Blakes’ healing and wellness practice prioritizes her community, which exists on the margins. Within an experience that exists on the intersection of Black and queer, Blakes emphasizes the importance of self-care. “For Black queer folks, wellness is not something everyone thinks we deserve,” she explained. In the scope of social media, Rachel emphasizes the need for curation on platforms like Instagram: “As a queer Black woman I am exposed to things I don’t want to see and opinions I don’t want to hear, so I feel the need for me to take my power and space back by making social media a healing experience.” Through this intent of making Wellness Baddie’s social media presence into a healing space, the platform has been able to foster genuine community. 

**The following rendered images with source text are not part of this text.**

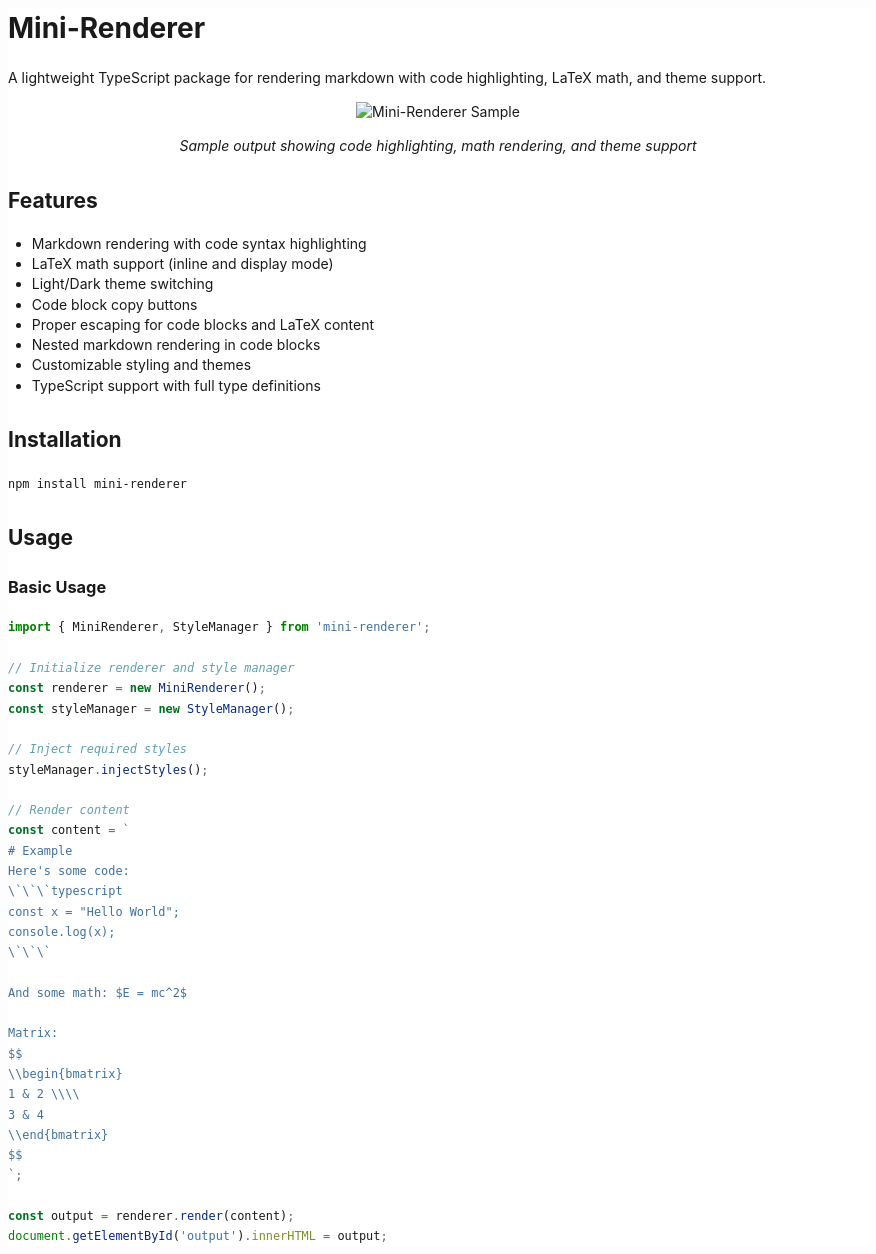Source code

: # Mini-Renderer

A lightweight TypeScript package for rendering markdown with code highlighting, LaTeX math, and theme support.

<div align="center">
  <img src="https://raw.githubusercontent.com/mxcoppell/mini-renderer/main/docs/render-sample.png" alt="Mini-Renderer Sample" style="width: 100%; max-width: 800px;">
  <p><em>Sample output showing code highlighting, math rendering, and theme support</em></p>
</div>

## Features
- Markdown rendering with code syntax highlighting
- LaTeX math support (inline and display mode)
- Light/Dark theme switching
- Code block copy buttons
- Proper escaping for code blocks and LaTeX content
- Nested markdown rendering in code blocks
- Customizable styling and themes
- TypeScript support with full type definitions

## Installation

```bash
npm install mini-renderer
```

## Usage

### Basic Usage

```typescript
import { MiniRenderer, StyleManager } from 'mini-renderer';

// Initialize renderer and style manager
const renderer = new MiniRenderer();
const styleManager = new StyleManager();

// Inject required styles
styleManager.injectStyles();

// Render content
const content = `
# Example
Here's some code:
\`\`\`typescript
const x = "Hello World";
console.log(x);
\`\`\`

And some math: $E = mc^2$

Matrix:
$$
\\begin{bmatrix}
1 & 2 \\\\
3 & 4
\\end{bmatrix}
$$
`;

const output = renderer.render(content);
document.getElementById('output').innerHTML = output;
```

Wellness Baddie has been using Instagram as a way to share resources with their community, as well as a weekly “how-to” series that focuses on holistic health for those on the ground during protests and demonstrations. “By offering resources with intention, I have been able to give my tribe the tools to work towards Black queer liberation,” Blakes said.

Kayla Johnson, founder of @freeselfcreations 

During the teenage years of Kayla Johnson’s life, wellness was a form of self-preservation. “My wellness practice started because I was facing verbal abuse from my step-parent, and at 13 I had to actively choose to defend myself through not internalizing negativity,” Johnson said. Johnson’s wellness practice continued to develop through her teenage years as she found peace in walking away from her abuser. Boundaries have played a huge role in Johnson’s healing and wellness practice. “Wellness was me actively embodying boundaries, protecting my spirit, and my capacity to dream,” she said.

Free Self Creations emerged through a journey of Johnson looking for jobs and internships, but finding that nothing completely encompassed her talents. Free Self Creations specifically offers healing through jewelry, interactions with nature, and Wednesday night writing sessions on Instagram live. “I came up with the name Free Self Creations because I wanted my soul, my drip, my gifts, to free me,” Johnson explained. “Free Self creations means we can free ourselves by honoring who we truly are.” Free Self Creations has hosted waist bead workshops emphasizing the African practice for those of the Black diaspora. 

Kayla cites the murder of Sandra Bland as the point when she and other Black queer women started cultivating space for the Black women lost to police violence. “We have been doing this work since Sandra Bland and we haven’t stopped. The work we do will always center Black women and queer folks.”

Throughout history and even in the contemporary moment, Black queer women remain the main agents for healing in their communities. During this moment of immense grief and un-ignorable revolution, it is key that Black queer folks lean into community care for self-preservation and overall holistic health.